[Opening INFORMATION SHOWN section]

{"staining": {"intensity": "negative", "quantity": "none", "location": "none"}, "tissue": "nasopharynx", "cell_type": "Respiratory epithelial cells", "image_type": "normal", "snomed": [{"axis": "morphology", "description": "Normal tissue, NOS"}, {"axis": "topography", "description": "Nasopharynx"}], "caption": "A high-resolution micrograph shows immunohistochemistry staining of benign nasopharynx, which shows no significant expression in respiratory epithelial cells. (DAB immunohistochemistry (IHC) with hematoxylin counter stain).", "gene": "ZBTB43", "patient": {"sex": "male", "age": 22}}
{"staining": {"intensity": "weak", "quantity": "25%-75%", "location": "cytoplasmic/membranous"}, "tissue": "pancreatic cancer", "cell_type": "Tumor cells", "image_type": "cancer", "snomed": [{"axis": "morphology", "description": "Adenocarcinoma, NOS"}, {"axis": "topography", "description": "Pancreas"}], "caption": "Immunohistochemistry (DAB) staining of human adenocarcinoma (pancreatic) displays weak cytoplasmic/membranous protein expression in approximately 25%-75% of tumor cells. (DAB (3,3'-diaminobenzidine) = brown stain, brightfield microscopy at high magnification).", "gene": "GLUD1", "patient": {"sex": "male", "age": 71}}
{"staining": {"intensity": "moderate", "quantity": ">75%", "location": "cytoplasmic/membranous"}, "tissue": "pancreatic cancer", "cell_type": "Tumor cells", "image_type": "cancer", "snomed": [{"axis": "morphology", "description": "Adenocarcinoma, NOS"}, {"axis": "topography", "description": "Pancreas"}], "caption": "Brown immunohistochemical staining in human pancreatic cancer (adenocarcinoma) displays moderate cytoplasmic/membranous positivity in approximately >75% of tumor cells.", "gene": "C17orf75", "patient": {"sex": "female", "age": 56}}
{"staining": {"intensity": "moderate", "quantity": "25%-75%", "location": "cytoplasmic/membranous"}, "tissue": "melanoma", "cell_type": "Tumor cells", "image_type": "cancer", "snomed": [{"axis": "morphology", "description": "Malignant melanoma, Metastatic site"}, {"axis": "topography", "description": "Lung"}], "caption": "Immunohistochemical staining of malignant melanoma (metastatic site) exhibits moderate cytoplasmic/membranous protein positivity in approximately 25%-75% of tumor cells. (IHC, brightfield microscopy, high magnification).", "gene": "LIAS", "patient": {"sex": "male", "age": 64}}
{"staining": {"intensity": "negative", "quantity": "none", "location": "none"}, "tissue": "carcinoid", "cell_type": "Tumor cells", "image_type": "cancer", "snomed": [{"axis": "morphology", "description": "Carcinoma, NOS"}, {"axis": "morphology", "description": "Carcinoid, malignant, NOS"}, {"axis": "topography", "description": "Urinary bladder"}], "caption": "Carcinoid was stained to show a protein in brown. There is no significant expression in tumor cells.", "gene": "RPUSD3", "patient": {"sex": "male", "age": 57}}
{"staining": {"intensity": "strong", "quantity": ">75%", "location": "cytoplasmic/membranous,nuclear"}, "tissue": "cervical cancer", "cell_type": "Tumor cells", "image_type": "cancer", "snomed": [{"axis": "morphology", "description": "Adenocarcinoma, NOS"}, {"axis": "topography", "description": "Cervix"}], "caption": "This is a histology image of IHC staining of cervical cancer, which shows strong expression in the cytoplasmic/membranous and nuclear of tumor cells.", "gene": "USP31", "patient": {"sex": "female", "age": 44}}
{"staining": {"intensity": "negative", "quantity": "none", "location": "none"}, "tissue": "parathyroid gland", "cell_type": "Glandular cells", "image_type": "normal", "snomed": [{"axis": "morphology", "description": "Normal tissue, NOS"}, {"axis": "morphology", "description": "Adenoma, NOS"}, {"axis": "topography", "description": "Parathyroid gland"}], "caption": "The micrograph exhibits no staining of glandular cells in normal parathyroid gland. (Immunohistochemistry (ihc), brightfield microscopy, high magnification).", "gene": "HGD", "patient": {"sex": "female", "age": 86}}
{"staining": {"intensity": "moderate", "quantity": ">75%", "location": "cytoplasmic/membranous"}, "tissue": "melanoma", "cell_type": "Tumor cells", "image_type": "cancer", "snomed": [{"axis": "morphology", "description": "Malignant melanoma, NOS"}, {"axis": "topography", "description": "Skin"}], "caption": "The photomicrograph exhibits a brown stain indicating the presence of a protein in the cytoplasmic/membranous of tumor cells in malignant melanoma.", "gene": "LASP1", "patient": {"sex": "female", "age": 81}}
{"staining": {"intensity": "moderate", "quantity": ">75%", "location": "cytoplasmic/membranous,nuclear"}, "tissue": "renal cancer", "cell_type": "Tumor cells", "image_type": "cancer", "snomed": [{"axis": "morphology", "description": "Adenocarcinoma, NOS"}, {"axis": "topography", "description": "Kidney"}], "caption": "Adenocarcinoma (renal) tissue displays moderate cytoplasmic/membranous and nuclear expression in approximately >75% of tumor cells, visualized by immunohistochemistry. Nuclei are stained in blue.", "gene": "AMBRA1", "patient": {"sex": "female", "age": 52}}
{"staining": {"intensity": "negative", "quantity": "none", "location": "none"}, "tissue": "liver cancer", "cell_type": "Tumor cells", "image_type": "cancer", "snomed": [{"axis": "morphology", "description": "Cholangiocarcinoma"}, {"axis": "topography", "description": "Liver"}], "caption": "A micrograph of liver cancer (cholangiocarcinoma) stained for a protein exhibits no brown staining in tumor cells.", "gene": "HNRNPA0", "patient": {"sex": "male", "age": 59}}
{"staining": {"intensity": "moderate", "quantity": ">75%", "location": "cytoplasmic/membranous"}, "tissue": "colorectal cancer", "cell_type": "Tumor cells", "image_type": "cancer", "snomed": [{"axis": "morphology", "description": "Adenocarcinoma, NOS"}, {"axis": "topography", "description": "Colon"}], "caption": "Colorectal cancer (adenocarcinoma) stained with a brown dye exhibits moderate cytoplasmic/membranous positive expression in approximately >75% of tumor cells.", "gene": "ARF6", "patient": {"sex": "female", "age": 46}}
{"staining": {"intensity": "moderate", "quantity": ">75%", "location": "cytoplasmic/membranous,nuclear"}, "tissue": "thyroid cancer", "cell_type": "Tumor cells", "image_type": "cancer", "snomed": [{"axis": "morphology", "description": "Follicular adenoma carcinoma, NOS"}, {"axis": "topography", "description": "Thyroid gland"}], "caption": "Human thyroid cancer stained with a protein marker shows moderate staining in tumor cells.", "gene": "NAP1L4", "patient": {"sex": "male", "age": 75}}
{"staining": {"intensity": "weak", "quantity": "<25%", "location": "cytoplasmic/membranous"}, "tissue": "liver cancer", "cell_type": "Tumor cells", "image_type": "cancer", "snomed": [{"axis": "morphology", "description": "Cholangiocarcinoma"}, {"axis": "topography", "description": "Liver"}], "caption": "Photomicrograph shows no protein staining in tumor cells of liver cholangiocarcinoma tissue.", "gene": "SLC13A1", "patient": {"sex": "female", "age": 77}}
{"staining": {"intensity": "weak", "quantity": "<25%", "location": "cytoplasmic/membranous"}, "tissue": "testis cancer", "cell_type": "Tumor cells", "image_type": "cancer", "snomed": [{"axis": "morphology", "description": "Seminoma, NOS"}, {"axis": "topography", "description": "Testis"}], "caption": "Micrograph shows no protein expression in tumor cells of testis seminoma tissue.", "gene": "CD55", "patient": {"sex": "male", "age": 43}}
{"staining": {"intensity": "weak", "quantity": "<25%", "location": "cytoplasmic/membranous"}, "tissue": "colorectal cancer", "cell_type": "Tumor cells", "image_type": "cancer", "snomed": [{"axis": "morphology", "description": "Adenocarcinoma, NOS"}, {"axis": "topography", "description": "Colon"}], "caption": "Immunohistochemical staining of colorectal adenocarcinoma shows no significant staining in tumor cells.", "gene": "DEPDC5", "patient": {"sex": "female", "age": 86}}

[Closing INFORMATION SHOWN section]

AIM OF THE EXERCISE: All of the material shown above should be written out exactly.

TASK ANSWER:
{"staining": {"intensity": "negative", "quantity": "none", "location": "none"}, "tissue": "nasopharynx", "cell_type": "Respiratory epithelial cells", "image_type": "normal", "snomed": [{"axis": "morphology", "description": "Normal tissue, NOS"}, {"axis": "topography", "description": "Nasopharynx"}], "caption": "A high-resolution micrograph shows immunohistochemistry staining of benign nasopharynx, which shows no significant expression in respiratory epithelial cells. (DAB immunohistochemistry (IHC) with hematoxylin counter stain).", "gene": "ZBTB43", "patient": {"sex": "male", "age": 22}}
{"staining": {"intensity": "weak", "quantity": "25%-75%", "location": "cytoplasmic/membranous"}, "tissue": "pancreatic cancer", "cell_type": "Tumor cells", "image_type": "cancer", "snomed": [{"axis": "morphology", "description": "Adenocarcinoma, NOS"}, {"axis": "topography", "description": "Pancreas"}], "caption": "Immunohistochemistry (DAB) staining of human adenocarcinoma (pancreatic) displays weak cytoplasmic/membranous protein expression in approximately 25%-75% of tumor cells. (DAB (3,3'-diaminobenzidine) = brown stain, brightfield microscopy at high magnification).", "gene": "GLUD1", "patient": {"sex": "male", "age": 71}}
{"staining": {"intensity": "moderate", "quantity": ">75%", "location": "cytoplasmic/membranous"}, "tissue": "pancreatic cancer", "cell_type": "Tumor cells", "image_type": "cancer", "snomed": [{"axis": "morphology", "description": "Adenocarcinoma, NOS"}, {"axis": "topography", "description": "Pancreas"}], "caption": "Brown immunohistochemical staining in human pancreatic cancer (adenocarcinoma) displays moderate cytoplasmic/membranous positivity in approximately >75% of tumor cells.", "gene": "C17orf75", "patient": {"sex": "female", "age": 56}}
{"staining": {"intensity": "moderate", "quantity": "25%-75%", "location": "cytoplasmic/membranous"}, "tissue": "melanoma", "cell_type": "Tumor cells", "image_type": "cancer", "snomed": [{"axis": "morphology", "description": "Malignant melanoma, Metastatic site"}, {"axis": "topography", "description": "Lung"}], "caption": "Immunohistochemical staining of malignant melanoma (metastatic site) exhibits moderate cytoplasmic/membranous protein positivity in approximately 25%-75% of tumor cells. (IHC, brightfield microscopy, high magnification).", "gene": "LIAS", "patient": {"sex": "male", "age": 64}}
{"staining": {"intensity": "negative", "quantity": "none", "location": "none"}, "tissue": "carcinoid", "cell_type": "Tumor cells", "image_type": "cancer", "snomed": [{"axis": "morphology", "description": "Carcinoma, NOS"}, {"axis": "morphology", "description": "Carcinoid, malignant, NOS"}, {"axis": "topography", "description": "Urinary bladder"}], "caption": "Carcinoid was stained to show a protein in brown. There is no significant expression in tumor cells.", "gene": "RPUSD3", "patient": {"sex": "male", "age": 57}}
{"staining": {"intensity": "strong", "quantity": ">75%", "location": "cytoplasmic/membranous,nuclear"}, "tissue": "cervical cancer", "cell_type": "Tumor cells", "image_type": "cancer", "snomed": [{"axis": "morphology", "description": "Adenocarcinoma, NOS"}, {"axis": "topography", "description": "Cervix"}], "caption": "This is a histology image of IHC staining of cervical cancer, which shows strong expression in the cytoplasmic/membranous and nuclear of tumor cells.", "gene": "USP31", "patient": {"sex": "female", "age": 44}}
{"staining": {"intensity": "negative", "quantity": "none", "location": "none"}, "tissue": "parathyroid gland", "cell_type": "Glandular cells", "image_type": "normal", "snomed": [{"axis": "morphology", "description": "Normal tissue, NOS"}, {"axis": "morphology", "description": "Adenoma, NOS"}, {"axis": "topography", "description": "Parathyroid gland"}], "caption": "The micrograph exhibits no staining of glandular cells in normal parathyroid gland. (Immunohistochemistry (ihc), brightfield microscopy, high magnification).", "gene": "HGD", "patient": {"sex": "female", "age": 86}}
{"staining": {"intensity": "moderate", "quantity": ">75%", "location": "cytoplasmic/membranous"}, "tissue": "melanoma", "cell_type": "Tumor cells", "image_type": "cancer", "snomed": [{"axis": "morphology", "description": "Malignant melanoma, NOS"}, {"axis": "topography", "description": "Skin"}], "caption": "The photomicrograph exhibits a brown stain indicating the presence of a protein in the cytoplasmic/membranous of tumor cells in malignant melanoma.", "gene": "LASP1", "patient": {"sex": "female", "age": 81}}
{"staining": {"intensity": "moderate", "quantity": ">75%", "location": "cytoplasmic/membranous,nuclear"}, "tissue": "renal cancer", "cell_type": "Tumor cells", "image_type": "cancer", "snomed": [{"axis": "morphology", "description": "Adenocarcinoma, NOS"}, {"axis": "topography", "description": "Kidney"}], "caption": "Adenocarcinoma (renal) tissue displays moderate cytoplasmic/membranous and nuclear expression in approximately >75% of tumor cells, visualized by immunohistochemistry. Nuclei are stained in blue.", "gene": "AMBRA1", "patient": {"sex": "female", "age": 52}}
{"staining": {"intensity": "negative", "quantity": "none", "location": "none"}, "tissue": "liver cancer", "cell_type": "Tumor cells", "image_type": "cancer", "snomed": [{"axis": "morphology", "description": "Cholangiocarcinoma"}, {"axis": "topography", "description": "Liver"}], "caption": "A micrograph of liver cancer (cholangiocarcinoma) stained for a protein exhibits no brown staining in tumor cells.", "gene": "HNRNPA0", "patient": {"sex": "male", "age": 59}}
{"staining": {"intensity": "moderate", "quantity": ">75%", "location": "cytoplasmic/membranous"}, "tissue": "colorectal cancer", "cell_type": "Tumor cells", "image_type": "cancer", "snomed": [{"axis": "morphology", "description": "Adenocarcinoma, NOS"}, {"axis": "topography", "description": "Colon"}], "caption": "Colorectal cancer (adenocarcinoma) stained with a brown dye exhibits moderate cytoplasmic/membranous positive expression in approximately >75% of tumor cells.", "gene": "ARF6", "patient": {"sex": "female", "age": 46}}
{"staining": {"intensity": "moderate", "quantity": ">75%", "location": "cytoplasmic/membranous,nuclear"}, "tissue": "thyroid cancer", "cell_type": "Tumor cells", "image_type": "cancer", "snomed": [{"axis": "morphology", "description": "Follicular adenoma carcinoma, NOS"}, {"axis": "topography", "description": "Thyroid gland"}], "caption": "Human thyroid cancer stained with a protein marker shows moderate staining in tumor cells.", "gene": "NAP1L4", "patient": {"sex": "male", "age": 75}}
{"staining": {"intensity": "weak", "quantity": "<25%", "location": "cytoplasmic/membranous"}, "tissue": "liver cancer", "cell_type": "Tumor cells", "image_type": "cancer", "snomed": [{"axis": "morphology", "description": "Cholangiocarcinoma"}, {"axis": "topography", "description": "Liver"}], "caption": "Photomicrograph shows no protein staining in tumor cells of liver cholangiocarcinoma tissue.", "gene": "SLC13A1", "patient": {"sex": "female", "age": 77}}
{"staining": {"intensity": "weak", "quantity": "<25%", "location": "cytoplasmic/membranous"}, "tissue": "testis cancer", "cell_type": "Tumor cells", "image_type": "cancer", "snomed": [{"axis": "morphology", "description": "Seminoma, NOS"}, {"axis": "topography", "description": "Testis"}], "caption": "Micrograph shows no protein expression in tumor cells of testis seminoma tissue.", "gene": "CD55", "patient": {"sex": "male", "age": 43}}
{"staining": {"intensity": "weak", "quantity": "<25%", "location": "cytoplasmic/membranous"}, "tissue": "colorectal cancer", "cell_type": "Tumor cells", "image_type": "cancer", "snomed": [{"axis": "morphology", "description": "Adenocarcinoma, NOS"}, {"axis": "topography", "description": "Colon"}], "caption": "Immunohistochemical staining of colorectal adenocarcinoma shows no significant staining in tumor cells.", "gene": "DEPDC5", "patient": {"sex": "female", "age": 86}}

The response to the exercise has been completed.